Exercise description: What you return must match the records character for character.

Records for processing:
—————
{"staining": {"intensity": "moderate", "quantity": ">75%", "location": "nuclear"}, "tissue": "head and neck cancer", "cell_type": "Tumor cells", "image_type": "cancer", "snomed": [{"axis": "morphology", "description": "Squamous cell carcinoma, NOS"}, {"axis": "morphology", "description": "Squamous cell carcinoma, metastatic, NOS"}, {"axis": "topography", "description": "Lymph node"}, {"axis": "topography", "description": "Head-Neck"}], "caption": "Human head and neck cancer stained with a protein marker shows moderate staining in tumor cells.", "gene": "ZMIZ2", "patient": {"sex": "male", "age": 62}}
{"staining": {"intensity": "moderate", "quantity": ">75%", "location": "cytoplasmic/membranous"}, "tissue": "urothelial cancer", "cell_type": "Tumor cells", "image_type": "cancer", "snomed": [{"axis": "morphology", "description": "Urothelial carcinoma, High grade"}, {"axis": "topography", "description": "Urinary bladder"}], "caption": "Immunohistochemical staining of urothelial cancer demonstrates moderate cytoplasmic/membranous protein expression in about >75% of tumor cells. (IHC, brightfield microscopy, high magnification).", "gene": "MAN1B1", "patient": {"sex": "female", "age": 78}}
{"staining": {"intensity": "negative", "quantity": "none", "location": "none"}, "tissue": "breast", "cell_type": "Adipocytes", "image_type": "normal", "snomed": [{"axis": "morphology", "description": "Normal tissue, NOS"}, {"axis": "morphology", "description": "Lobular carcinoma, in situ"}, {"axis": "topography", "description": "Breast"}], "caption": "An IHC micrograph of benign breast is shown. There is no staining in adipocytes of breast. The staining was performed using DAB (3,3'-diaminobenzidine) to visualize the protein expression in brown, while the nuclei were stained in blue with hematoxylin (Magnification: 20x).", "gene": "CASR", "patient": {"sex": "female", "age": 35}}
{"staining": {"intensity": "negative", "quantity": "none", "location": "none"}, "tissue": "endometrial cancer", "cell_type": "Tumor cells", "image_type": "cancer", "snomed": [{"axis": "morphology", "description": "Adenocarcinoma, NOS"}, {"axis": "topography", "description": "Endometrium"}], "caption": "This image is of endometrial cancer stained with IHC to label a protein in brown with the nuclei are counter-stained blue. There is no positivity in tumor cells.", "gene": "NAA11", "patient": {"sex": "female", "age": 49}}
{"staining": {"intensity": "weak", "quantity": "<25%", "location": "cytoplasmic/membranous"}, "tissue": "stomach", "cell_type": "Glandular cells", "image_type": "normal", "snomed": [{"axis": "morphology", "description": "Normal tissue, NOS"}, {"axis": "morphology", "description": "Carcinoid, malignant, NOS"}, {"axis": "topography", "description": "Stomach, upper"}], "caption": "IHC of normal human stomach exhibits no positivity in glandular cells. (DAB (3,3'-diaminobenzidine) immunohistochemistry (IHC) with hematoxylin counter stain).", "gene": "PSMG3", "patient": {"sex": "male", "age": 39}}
—————
Written reply:
{"staining": {"intensity": "moderate", "quantity": ">75%", "location": "nuclear"}, "tissue": "head and neck cancer", "cell_type": "Tumor cells", "image_type": "cancer", "snomed": [{"axis": "morphology", "description": "Squamous cell carcinoma, NOS"}, {"axis": "morphology", "description": "Squamous cell carcinoma, metastatic, NOS"}, {"axis": "topography", "description": "Lymph node"}, {"axis": "topography", "description": "Head-Neck"}], "caption": "Human head and neck cancer stained with a protein marker shows moderate staining in tumor cells.", "gene": "ZMIZ2", "patient": {"sex": "male", "age": 62}}
{"staining": {"intensity": "moderate", "quantity": ">75%", "location": "cytoplasmic/membranous"}, "tissue": "urothelial cancer", "cell_type": "Tumor cells", "image_type": "cancer", "snomed": [{"axis": "morphology", "description": "Urothelial carcinoma, High grade"}, {"axis": "topography", "description": "Urinary bladder"}], "caption": "Immunohistochemical staining of urothelial cancer demonstrates moderate cytoplasmic/membranous protein expression in about >75% of tumor cells. (IHC, brightfield microscopy, high magnification).", "gene": "MAN1B1", "patient": {"sex": "female", "age": 78}}
{"staining": {"intensity": "negative", "quantity": "none", "location": "none"}, "tissue": "breast", "cell_type": "Adipocytes", "image_type": "normal", "snomed": [{"axis": "morphology", "description": "Normal tissue, NOS"}, {"axis": "morphology", "description": "Lobular carcinoma, in situ"}, {"axis": "topography", "description": "Breast"}], "caption": "An IHC micrograph of benign breast is shown. There is no staining in adipocytes of breast. The staining was performed using DAB (3,3'-diaminobenzidine) to visualize the protein expression in brown, while the nuclei were stained in blue with hematoxylin (Magnification: 20x).", "gene": "CASR", "patient": {"sex": "female", "age": 35}}
{"staining": {"intensity": "negative", "quantity": "none", "location": "none"}, "tissue": "endometrial cancer", "cell_type": "Tumor cells", "image_type": "cancer", "snomed": [{"axis": "morphology", "description": "Adenocarcinoma, NOS"}, {"axis": "topography", "description": "Endometrium"}], "caption": "This image is of endometrial cancer stained with IHC to label a protein in brown with the nuclei are counter-stained blue. There is no positivity in tumor cells.", "gene": "NAA11", "patient": {"sex": "female", "age": 49}}
{"staining": {"intensity": "weak", "quantity": "<25%", "location": "cytoplasmic/membranous"}, "tissue": "stomach", "cell_type": "Glandular cells", "image_type": "normal", "snomed": [{"axis": "morphology", "description": "Normal tissue, NOS"}, {"axis": "morphology", "description": "Carcinoid, malignant, NOS"}, {"axis": "topography", "description": "Stomach, upper"}], "caption": "IHC of normal human stomach exhibits no positivity in glandular cells. (DAB (3,3'-diaminobenzidine) immunohistochemistry (IHC) with hematoxylin counter stain).", "gene": "PSMG3", "patient": {"sex": "male", "age": 39}}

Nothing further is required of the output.